According to Terry Tanaka, it's impossible to predict whether AI will change the world just yet, but failure would undoubtedly be extremely expensive
I sometimes question whether AI is truly desired by people outside of Silicon Valley. Indeed, the advancements in technology in this field are astounding. Observe how AI tools and agents analyze data, write text, create photorealistic images and videos, andpossibly most unsettling of alldirectly control other computer programs through human-designed text and visual interfaces. You can't help but be impressed. Simultaneously, a lot of people claim that AI is being imposed upon them (noting the abundance of AI features that cannot be disabled in every piece of software we use), they don't feel the need or desire to experiment with AI, and they believe that concerns about the risks and social repercussions are being disregarded.
All of this does not imply that AI will not be beneficial or flourish, which are two different things. In the early days, there were a lot of people who were skeptical of the internet's economic potential; today, there aren't as many. Concerns regarding the negative effects of social media have grown since it spread like wildfire. But it seems true that big tech is pressuring us to use AI more. This illustrates how much money these businesses are investing in it and how much they depend on it to be profitable.
Substantial AI investment.
US private investment is changing.
Other categories include software and equipment for information processing.
At an event last week, Julian Bishop and James Ashworth of Brunner Investment Trust (LSE: BUT) succinctly outlined the reasons to exercise caution. Take a look at the amount of money invested this yearbetween £400 and £450 billion.
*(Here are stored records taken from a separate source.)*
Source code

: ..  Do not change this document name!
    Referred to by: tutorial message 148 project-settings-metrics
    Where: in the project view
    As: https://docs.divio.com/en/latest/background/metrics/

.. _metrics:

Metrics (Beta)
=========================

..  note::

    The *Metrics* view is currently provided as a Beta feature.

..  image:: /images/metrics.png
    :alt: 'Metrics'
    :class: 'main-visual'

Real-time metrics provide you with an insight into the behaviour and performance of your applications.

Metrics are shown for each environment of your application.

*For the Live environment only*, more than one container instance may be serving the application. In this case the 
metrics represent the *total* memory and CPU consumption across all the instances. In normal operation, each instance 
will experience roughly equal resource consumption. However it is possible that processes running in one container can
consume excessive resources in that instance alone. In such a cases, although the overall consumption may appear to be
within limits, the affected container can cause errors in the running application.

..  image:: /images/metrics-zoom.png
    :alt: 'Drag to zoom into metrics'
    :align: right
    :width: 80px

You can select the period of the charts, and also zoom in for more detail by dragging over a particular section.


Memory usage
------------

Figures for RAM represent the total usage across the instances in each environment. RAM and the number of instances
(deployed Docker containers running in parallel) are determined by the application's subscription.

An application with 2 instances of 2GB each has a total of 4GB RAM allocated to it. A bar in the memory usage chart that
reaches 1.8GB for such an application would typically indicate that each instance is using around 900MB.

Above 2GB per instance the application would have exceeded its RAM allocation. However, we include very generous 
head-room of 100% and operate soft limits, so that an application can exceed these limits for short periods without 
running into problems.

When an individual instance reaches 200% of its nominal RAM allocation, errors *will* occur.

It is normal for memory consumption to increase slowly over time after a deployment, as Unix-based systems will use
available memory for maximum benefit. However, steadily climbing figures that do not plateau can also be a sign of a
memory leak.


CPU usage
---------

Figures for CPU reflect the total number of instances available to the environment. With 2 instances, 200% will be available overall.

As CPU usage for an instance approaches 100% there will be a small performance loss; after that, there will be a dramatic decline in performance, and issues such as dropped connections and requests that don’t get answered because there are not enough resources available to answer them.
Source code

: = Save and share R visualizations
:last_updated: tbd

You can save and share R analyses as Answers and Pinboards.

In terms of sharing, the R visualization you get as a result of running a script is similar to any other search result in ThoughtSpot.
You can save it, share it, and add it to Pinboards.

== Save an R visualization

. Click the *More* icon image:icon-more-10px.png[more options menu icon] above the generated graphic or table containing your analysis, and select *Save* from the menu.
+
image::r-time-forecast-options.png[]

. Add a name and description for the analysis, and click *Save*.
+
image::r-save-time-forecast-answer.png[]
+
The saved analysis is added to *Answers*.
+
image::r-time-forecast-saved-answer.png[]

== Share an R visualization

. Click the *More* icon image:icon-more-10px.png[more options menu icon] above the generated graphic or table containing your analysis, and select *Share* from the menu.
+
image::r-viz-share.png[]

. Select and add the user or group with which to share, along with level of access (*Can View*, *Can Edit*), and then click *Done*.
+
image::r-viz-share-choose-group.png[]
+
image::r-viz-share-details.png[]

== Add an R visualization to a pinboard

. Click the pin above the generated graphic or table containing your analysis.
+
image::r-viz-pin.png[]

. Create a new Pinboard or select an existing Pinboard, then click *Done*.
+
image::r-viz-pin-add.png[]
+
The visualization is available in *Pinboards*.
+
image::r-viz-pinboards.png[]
Remember that businesses claim they intend to continue doing this until 2030. The capital expenditure (capex) is estimated to be £3 trillion. As a partial proxy for core AI-based revenues, consider OpenAI and Anthropic's reported revenues, which could reach £20 billion this year. This is expanding quickly, but much more growth is required to generate a respectable return on capital expenditures of this magnitude. This has consequences for free cash flow because it contrasts sharply with how capex-light the tech giants used to be. Take note of how this capital expenditure moves through the market, from data centers being built by real estate developers to energy infrastructure. Bishop says, "A lot of the market's continued strength depends on AI working out." (See also Joel Suss's Financial Times chart above, which suggests that US investment is now dominated by AI spending. it).
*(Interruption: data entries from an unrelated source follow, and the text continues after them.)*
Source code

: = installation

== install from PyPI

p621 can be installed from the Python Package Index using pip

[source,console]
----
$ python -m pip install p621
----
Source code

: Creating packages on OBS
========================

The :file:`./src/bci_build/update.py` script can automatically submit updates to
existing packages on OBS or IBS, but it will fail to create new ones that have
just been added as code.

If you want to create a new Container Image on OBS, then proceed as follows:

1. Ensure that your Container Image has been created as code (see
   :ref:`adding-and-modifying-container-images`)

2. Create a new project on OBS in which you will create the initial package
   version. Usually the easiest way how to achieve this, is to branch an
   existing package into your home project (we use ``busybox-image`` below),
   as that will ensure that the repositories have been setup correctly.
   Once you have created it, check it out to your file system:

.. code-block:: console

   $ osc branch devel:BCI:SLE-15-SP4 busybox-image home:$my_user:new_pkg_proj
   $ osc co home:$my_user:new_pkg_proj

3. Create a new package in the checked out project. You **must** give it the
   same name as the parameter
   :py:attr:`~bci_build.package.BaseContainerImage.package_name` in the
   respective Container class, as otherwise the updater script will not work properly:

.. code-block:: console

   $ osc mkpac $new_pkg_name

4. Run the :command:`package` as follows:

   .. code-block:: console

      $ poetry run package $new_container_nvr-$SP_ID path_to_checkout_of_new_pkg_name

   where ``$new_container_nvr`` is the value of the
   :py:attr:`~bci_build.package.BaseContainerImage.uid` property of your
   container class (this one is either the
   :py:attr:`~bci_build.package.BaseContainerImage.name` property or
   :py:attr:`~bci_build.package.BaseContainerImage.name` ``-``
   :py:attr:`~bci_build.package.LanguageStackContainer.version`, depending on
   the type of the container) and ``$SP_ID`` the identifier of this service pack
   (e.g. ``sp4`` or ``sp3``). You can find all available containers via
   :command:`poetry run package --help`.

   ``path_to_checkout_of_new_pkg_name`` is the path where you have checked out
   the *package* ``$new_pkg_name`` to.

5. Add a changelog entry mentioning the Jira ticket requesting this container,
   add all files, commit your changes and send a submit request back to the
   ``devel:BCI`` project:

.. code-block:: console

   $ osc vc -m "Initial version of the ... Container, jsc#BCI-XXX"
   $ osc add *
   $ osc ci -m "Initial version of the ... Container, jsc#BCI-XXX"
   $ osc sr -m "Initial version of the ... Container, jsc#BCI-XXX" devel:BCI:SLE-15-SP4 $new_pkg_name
Even if investors lose out, a capital expenditure bubble may have long-term advantages. Consider railroads and canals. However, Ashworth points out that the funds are being used for transient assets. Nvidia's expensive chips might only be in use for five years or less.
Positively, the US tech companies are very profitable. In the long run, it might not be unreasonable for them to spend a lot of money now to protect their positions from possible dangers. Bishop and Ashworth claim that private markets, which own some of the mega caps, have the most froth. Nevertheless, they are obviously watching for indications that the cycle is changing, and this seems appropriate. The possibility of an AI revolution cannot be disregarded, but if it disappears, there will be significant consequences because the tech companies account for 35% of the SandP 500.